The police recently announced that they also wanted to take satellite images into account.

"We investigated a variety of forensic leads that led us to this particular house," said Chris Dawson.

Officials wept with relief

The police chief spoke of the "needle in a haystack" that was only found last night. But he gave no further clues to the trail that eventually led to the building in Brockman, a suburb of Carnarvon. He couldn't give any more details about the man either. "We're still questioning the guy," Dawson said. According to a press report, the house is in a street section with several dilapidated buildings. The place Carnarvon is known for fishing and banana plantations.
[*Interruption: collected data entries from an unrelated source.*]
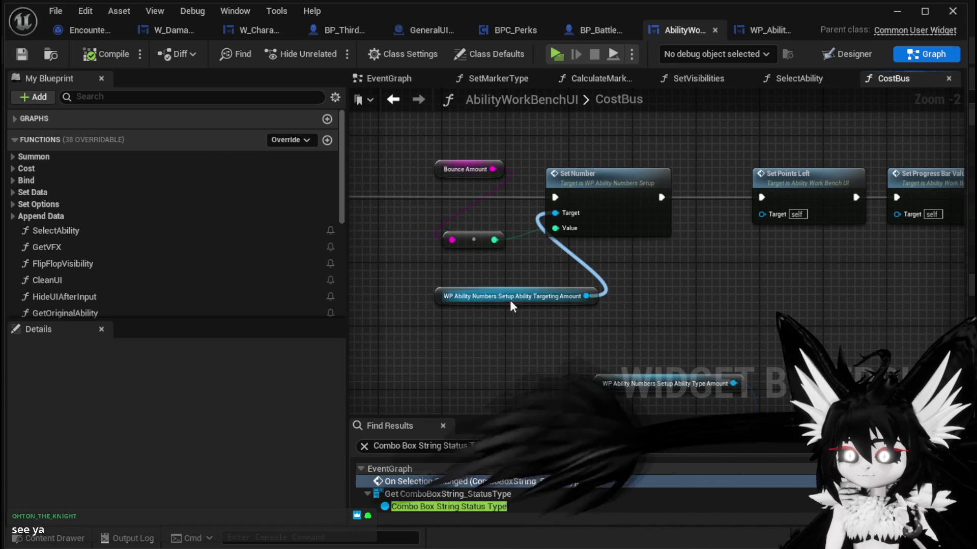
left_click_drag(466, 296, 395, 281)
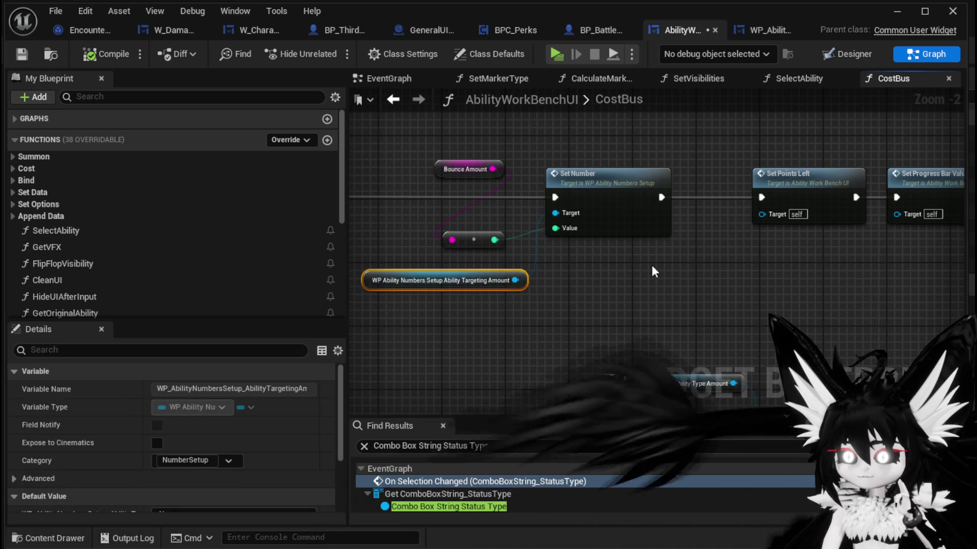
left_click(652, 267)
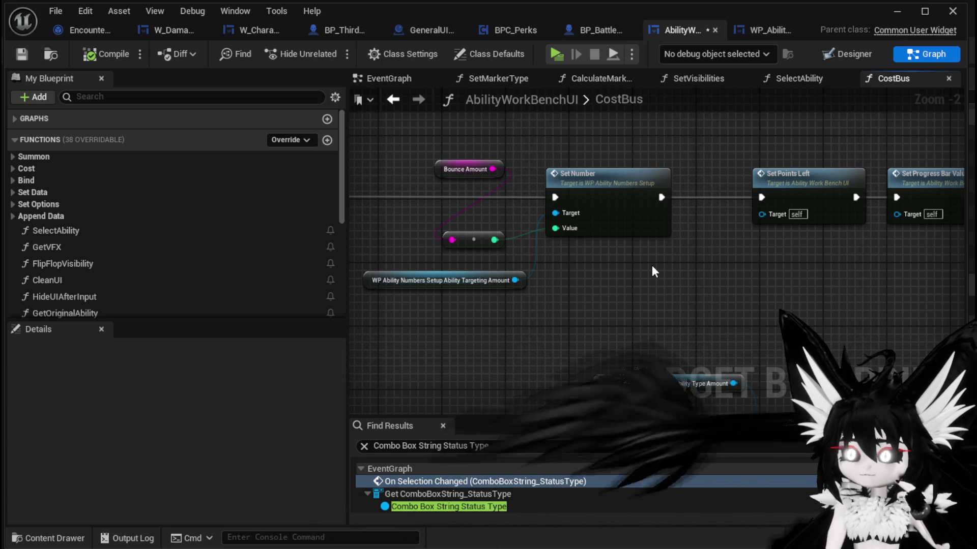
left_click(21, 54)
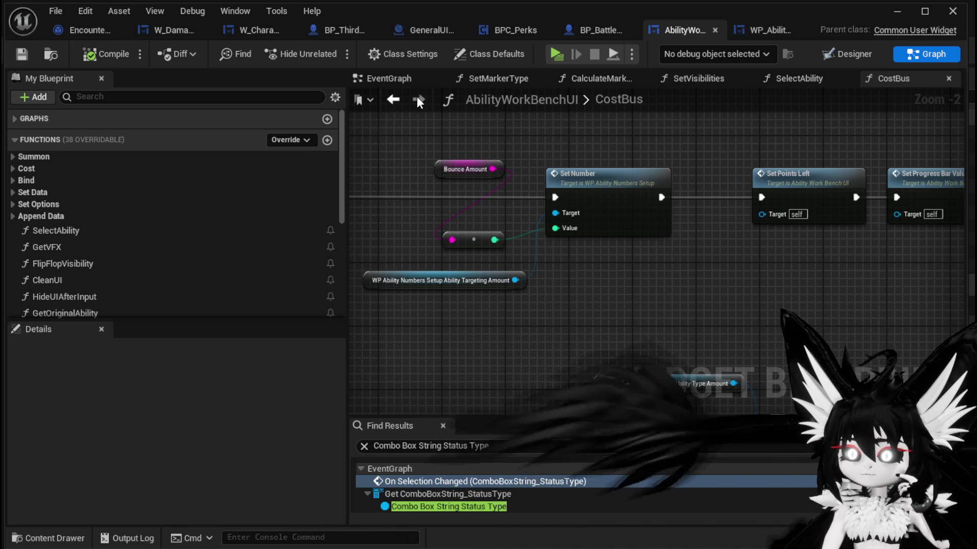
left_click(396, 100)
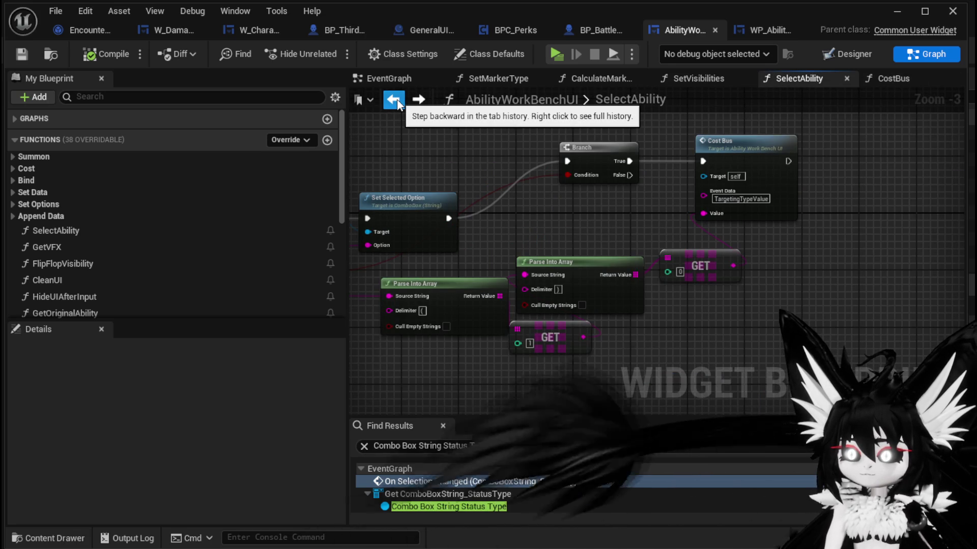
Pan across SelectAbility to bring Set Selected Option and Set Visibilities into view.
scroll(489, 152, "down", 3)
scroll(653, 178, "up", 1)
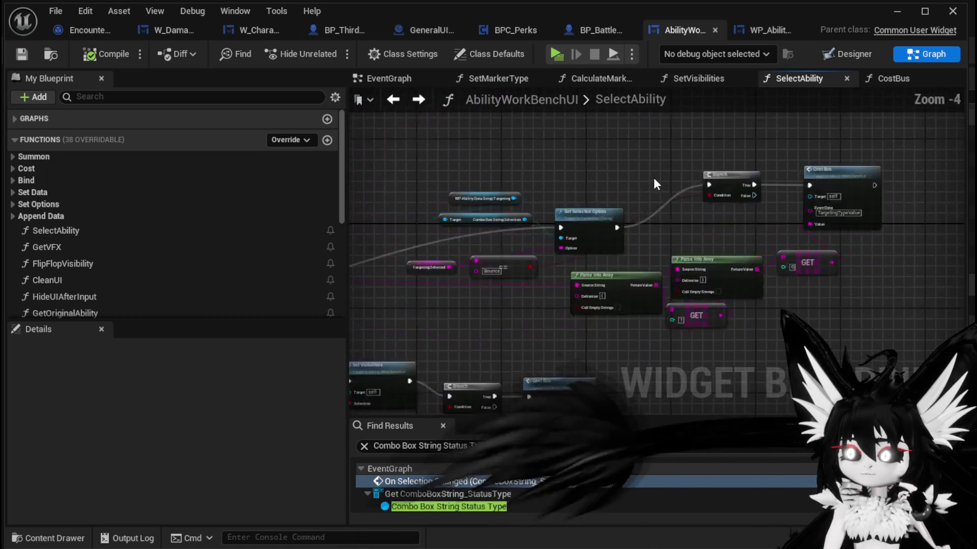
scroll(654, 183, "up", 2)
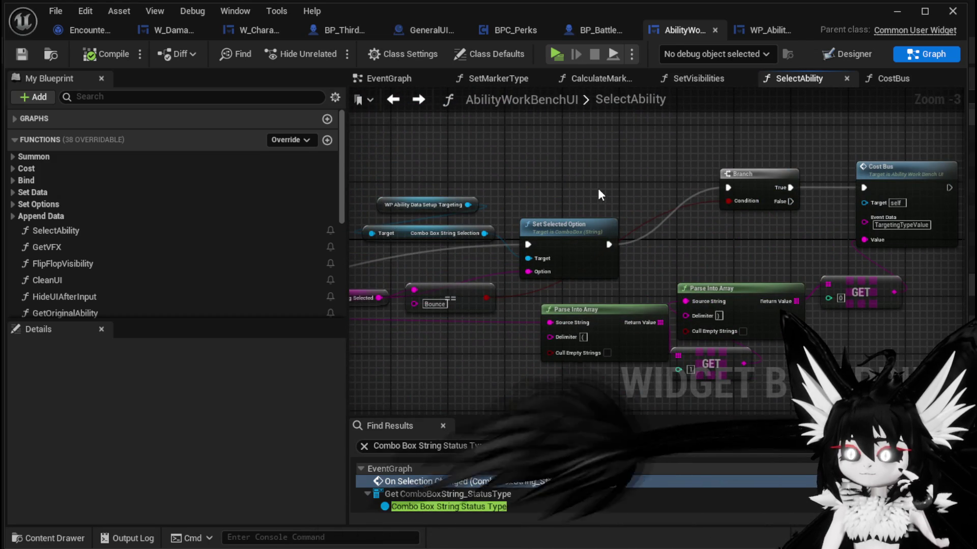
left_click_drag(599, 189, 618, 179)
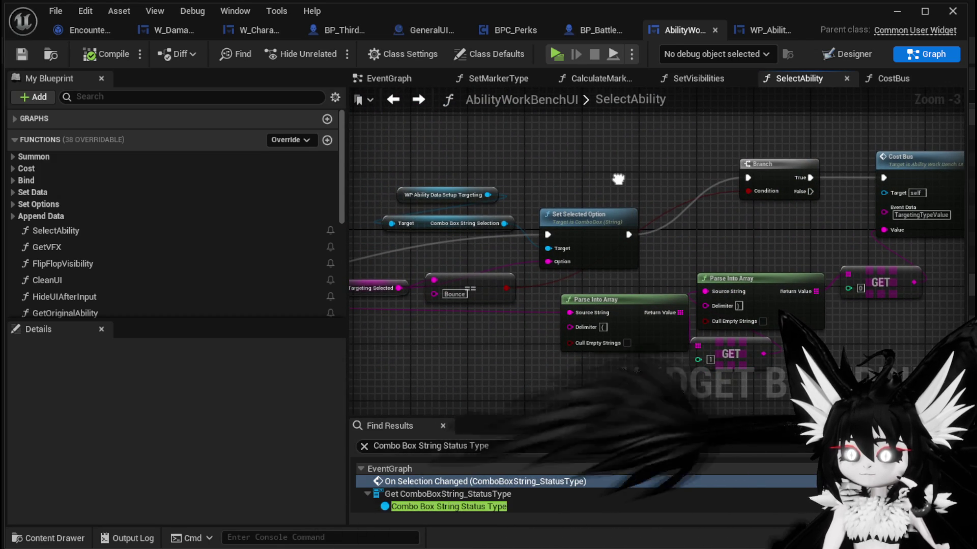
scroll(618, 178, "down", 2)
Relief over the girl's rescue spread from Western Australia across the country on Wednesday morning. “The nightmare is finally over for Cleo and her family,” Western Australian Prime Minister Mark McGowan wrote on Twitter. Vice Police Chief Blanch said on Channel Seven the cops collapsed crying after finding Cleo in the house. The recordings of the body cameras, which were carried by the officers during the operation, were burned into his memory. "It was an incredible moment," said the police chief.

At a press conference, McGowan spoke of an "exciting, uplifting and wonderful day".

It is the result of fantastic police work, which can be used as a model not only in Australia, but worldwide.

A special commission made up of around 100 officials took part in the investigation, along with a large number of volunteers.

The Prime Minister expressed his condolences to the family, who had been through traumatic experiences in the past two and a half weeks and had to endure malicious online attacks.

The mother, her partner and also the biological father, who is said to live near Perth, were not suspected of having anything to do with the girl's disappearance.